Extract to read
------------

Proof of Corollary 2
Let $X$ be a locally compact metric space and $Y$ be a sequential space. According to the theorem shown here, $Y$ is the quotient space of a metric space. There exists a metric space $M$ such that $Y$ is the quotient image of $M$ . Let $q:M \rightarrow Y$ be a quotient map from $M$ onto $Y$ . Consider the mapping $f:X \times M \rightarrow X \times Y$ defined by $f(x,y)=(x,q(y))$ for all $(x,y) \in X \times M$ . By Theorem 1, $f$ is a quotient map. Since $X \times Y$ is the quotient image of the metric space $X \times M$ , we establish that $X \times Y$ is a sequential space. $\square$

Corollary 3 follows from Corollary 2 since any compact space is a locally compact space.

------------

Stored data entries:
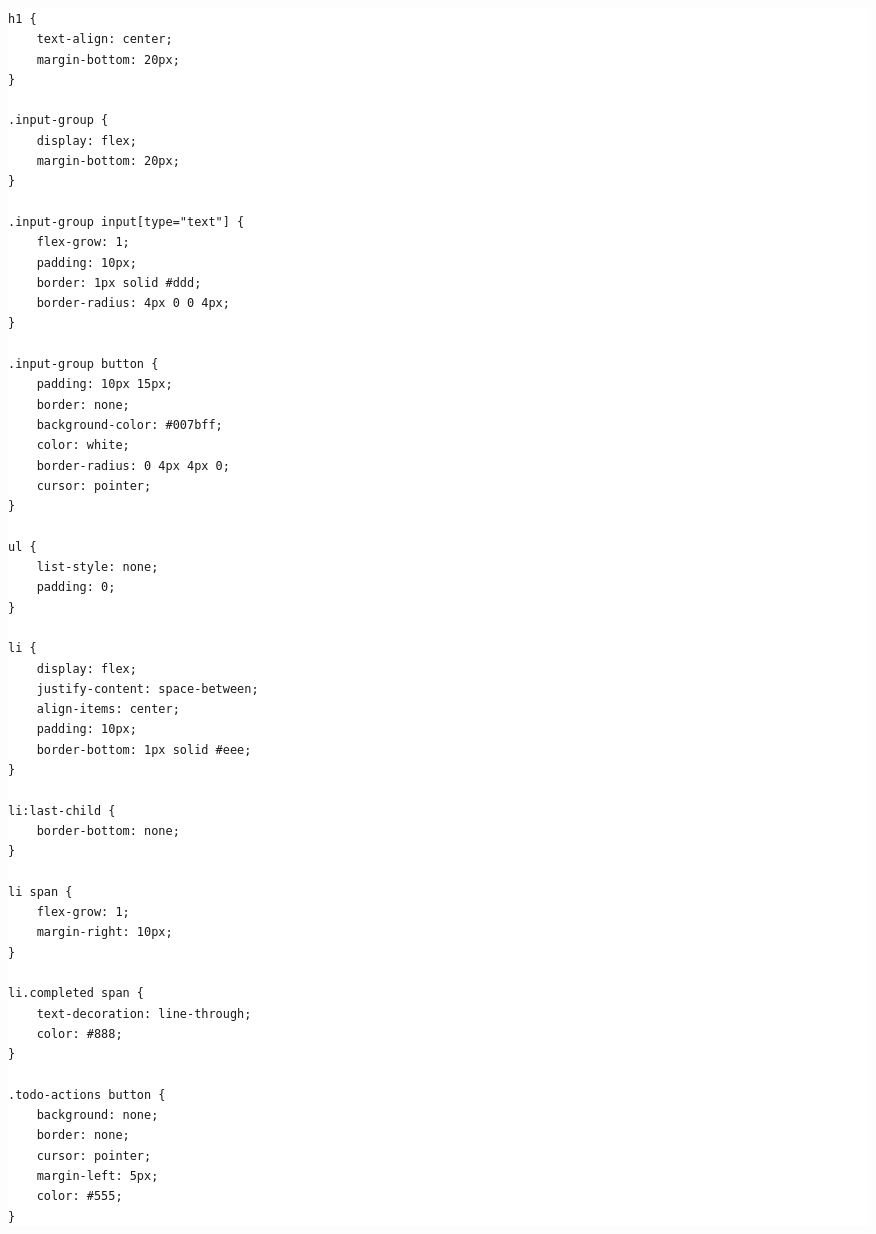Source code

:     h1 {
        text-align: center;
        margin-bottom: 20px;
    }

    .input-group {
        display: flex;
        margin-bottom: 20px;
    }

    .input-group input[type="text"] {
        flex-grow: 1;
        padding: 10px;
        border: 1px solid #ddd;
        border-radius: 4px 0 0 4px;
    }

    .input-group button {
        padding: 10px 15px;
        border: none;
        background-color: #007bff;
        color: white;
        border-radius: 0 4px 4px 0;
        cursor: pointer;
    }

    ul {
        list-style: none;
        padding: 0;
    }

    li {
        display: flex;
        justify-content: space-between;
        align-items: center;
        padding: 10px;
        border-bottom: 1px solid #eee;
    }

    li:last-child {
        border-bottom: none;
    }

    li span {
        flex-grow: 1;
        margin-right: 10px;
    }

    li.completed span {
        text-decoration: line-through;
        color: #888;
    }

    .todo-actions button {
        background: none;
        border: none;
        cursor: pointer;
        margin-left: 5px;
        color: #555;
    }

------------

Tasks to complete
**1)** Answer these questions using the corollary passage:
(a) What kind of space is X assumed to be?
(b) How is the mapping f defined for each (x, y) in X × M?
(c) What reason is given for Corollary 3 following from Corollary 2?
**2)** Carry on the corollary passage from its last sentence.
This data has no connection to the corollary passage.

Answers to the exercise
**1)**
(a) A locally compact metric space.
(b) f(x, y) = (x, q(y)).
(c) Any compact space is a locally compact space.

**2)**
Proof of Corollary 4
Let $X$ be a locally compact space and let $Y$ be a k-space. According to the theorem shown here, there is a locally compact space $W$ such that $Y$ is the quotient image of $W$ . Let $q:W \rightarrow Y$ be a quotient map from $W$ onto $Y$ . Define $f:X \times W \rightarrow X \times Y$ by letting $f(x,y)=(x,q(y))$ for all $(x,y) \in X \times W$ . According to Theorem 1, $f$ is a quotient map. Since $X \times Y$ is the quotient image of the locally compact space $X \times W$ , we establish that $X \times Y$ is a k-space. $\square$

Sequential Fans

We illustrate the above corollaries using sequential fans. Sequential fans are sequential spaces. Products of sequential fans may no longer be sequential, in fact, may no longer be countably tight. In some cases, the tightness of a product of two sequential fans is dependent of your favorite set theory axiom (see here). However, the product of a sequential fan and a compact metric space is sequential.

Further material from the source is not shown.